How to run CogVideoX1.5-5B-I2V as int8?

Opened this issue 22 days ago · 3 comments

I am running it like below and still using 22 GB VRAM and very slow on RTX 3090

What I am doing wrong?



import torch
from diffusers import AutoencoderKLCogVideoX, CogVideoXTransformer3DModel, CogVideoXImageToVideoPipeline
from diffusers.utils import export_to_video, load_image
from transformers import T5EncoderModel
from torchao.quantization import quantize_, int8_weight_only

quantization = int8_weight_only

text_encoder = T5EncoderModel.from_pretrained("THUDM/CogVideoX1.5-5B-I2V", subfolder="text_encoder",
                                              torch_dtype=torch.bfloat16)
quantize_(text_encoder, quantization())

transformer = CogVideoXTransformer3DModel.from_pretrained("THUDM/CogVideoX1.5-5B-I2V", subfolder="transformer",
                                                          torch_dtype=torch.bfloat16)
quantize_(transformer, quantization())

vae = AutoencoderKLCogVideoX.from_pretrained("THUDM/CogVideoX1.5-5B-I2V", subfolder="vae", torch_dtype=torch.bfloat16)
quantize_(vae, quantization())

# Create pipeline and run inference
pipe = CogVideoXImageToVideoPipeline.from_pretrained(
    "THUDM/CogVideoX1.5-5B-I2V",
    text_encoder=text_encoder,
    transformer=transformer,
    vae=vae,
    torch_dtype=torch.bfloat16,
)

pipe.enable_model_cpu_offload()
pipe.vae.enable_tiling()
pipe.vae.enable_slicing()

prompt = "a fast car"
image = load_image(image="input.png")
video = pipe(
    prompt=prompt,
    image=image,
    num_videos_per_prompt=1,
    num_inference_steps=50,
    num_frames=24,
    guidance_scale=6,
    generator=torch.Generator(device="cuda").manual_seed(42),
).frames[0]

export_to_video(video, "output.mp4", fps=8)

Answer 1 · 2024-12-12T00:03:01.000Z

running this way made it use 8 gb . do i set the video fps in the pipe?

prompt = "a fast car"
image = load_image(image="input.png")
video = pipe(
    prompt=prompt,
    height=480,
    width=720,
    image=image,
    num_videos_per_prompt=1,
    num_inference_steps=50,
    num_frames=12,
    guidance_scale=6,
    generator=torch.Generator(device="cuda").manual_seed(42),
).frames[0]

Answer 2 · 2024-12-13T14:51:54.000Z

Necessary, otherwise the default is 49, which is 8 * 6 + 1 frame(not for CogVideoX1.5-5B), please adjust and run each parameter according to cli_demo.

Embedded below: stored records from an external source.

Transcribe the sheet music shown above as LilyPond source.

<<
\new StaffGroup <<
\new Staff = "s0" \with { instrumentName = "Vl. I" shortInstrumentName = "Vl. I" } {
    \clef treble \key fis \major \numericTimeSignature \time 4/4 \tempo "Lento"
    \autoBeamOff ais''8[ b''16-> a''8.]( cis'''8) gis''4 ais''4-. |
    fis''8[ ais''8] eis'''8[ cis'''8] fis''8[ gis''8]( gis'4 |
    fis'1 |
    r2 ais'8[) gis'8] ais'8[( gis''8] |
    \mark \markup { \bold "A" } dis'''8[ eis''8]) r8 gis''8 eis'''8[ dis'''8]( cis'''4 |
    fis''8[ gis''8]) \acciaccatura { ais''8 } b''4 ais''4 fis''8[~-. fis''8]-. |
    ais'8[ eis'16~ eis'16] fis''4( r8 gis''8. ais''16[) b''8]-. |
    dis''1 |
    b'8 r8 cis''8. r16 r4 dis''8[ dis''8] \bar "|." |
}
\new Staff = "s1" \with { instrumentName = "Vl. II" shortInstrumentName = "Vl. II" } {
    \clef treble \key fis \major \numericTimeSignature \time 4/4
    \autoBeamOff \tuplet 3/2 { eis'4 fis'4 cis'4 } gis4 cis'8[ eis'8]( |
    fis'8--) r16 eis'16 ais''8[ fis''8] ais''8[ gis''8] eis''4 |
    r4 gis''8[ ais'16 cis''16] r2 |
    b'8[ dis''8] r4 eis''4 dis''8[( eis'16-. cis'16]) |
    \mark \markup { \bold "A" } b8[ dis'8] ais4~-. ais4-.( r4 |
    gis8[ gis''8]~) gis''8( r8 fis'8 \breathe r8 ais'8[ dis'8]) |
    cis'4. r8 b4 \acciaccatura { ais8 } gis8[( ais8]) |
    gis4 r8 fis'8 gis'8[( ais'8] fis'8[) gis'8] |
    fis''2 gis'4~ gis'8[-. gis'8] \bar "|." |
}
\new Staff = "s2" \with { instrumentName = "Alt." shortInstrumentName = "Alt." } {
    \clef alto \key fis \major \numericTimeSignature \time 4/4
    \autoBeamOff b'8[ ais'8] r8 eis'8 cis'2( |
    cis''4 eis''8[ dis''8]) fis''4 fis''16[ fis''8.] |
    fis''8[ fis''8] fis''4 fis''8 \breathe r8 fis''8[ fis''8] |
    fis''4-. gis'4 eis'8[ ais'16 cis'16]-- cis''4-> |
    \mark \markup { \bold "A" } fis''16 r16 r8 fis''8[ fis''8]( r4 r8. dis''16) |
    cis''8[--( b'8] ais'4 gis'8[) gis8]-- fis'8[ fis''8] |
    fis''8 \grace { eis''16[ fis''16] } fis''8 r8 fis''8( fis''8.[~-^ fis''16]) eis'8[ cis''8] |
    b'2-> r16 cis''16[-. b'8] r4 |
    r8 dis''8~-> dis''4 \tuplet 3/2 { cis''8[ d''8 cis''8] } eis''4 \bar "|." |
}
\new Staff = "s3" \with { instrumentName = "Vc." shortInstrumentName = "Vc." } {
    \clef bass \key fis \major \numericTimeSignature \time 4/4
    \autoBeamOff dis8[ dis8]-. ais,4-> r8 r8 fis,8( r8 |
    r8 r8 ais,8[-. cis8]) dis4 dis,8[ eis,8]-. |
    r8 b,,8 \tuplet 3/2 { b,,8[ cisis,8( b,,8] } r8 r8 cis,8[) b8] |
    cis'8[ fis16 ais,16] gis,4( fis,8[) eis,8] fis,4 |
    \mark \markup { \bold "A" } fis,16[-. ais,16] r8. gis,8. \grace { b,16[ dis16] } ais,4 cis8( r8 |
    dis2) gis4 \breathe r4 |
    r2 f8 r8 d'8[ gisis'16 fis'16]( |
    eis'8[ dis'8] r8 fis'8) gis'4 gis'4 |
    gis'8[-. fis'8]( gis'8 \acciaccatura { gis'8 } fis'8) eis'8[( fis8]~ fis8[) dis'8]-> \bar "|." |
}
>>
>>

Thank you.

Answer 3 · 2024-12-13T15:08:55.000Z

@zRzRzRzRzRzRzR amazing work i made it work for huge speed and low vram on windows

however do we need to prompt is a mystery can you guide me?

here example

i used this prompt : A highly detailed, majestic dragon, with shimmering orange and white scales, slowly turns its head to gaze intently with a piercing golden eye, as glowing embers drift softly in the air around it, creating a magical, slightly mysterious atmosphere in a blurred forest background.

video_0004.mp4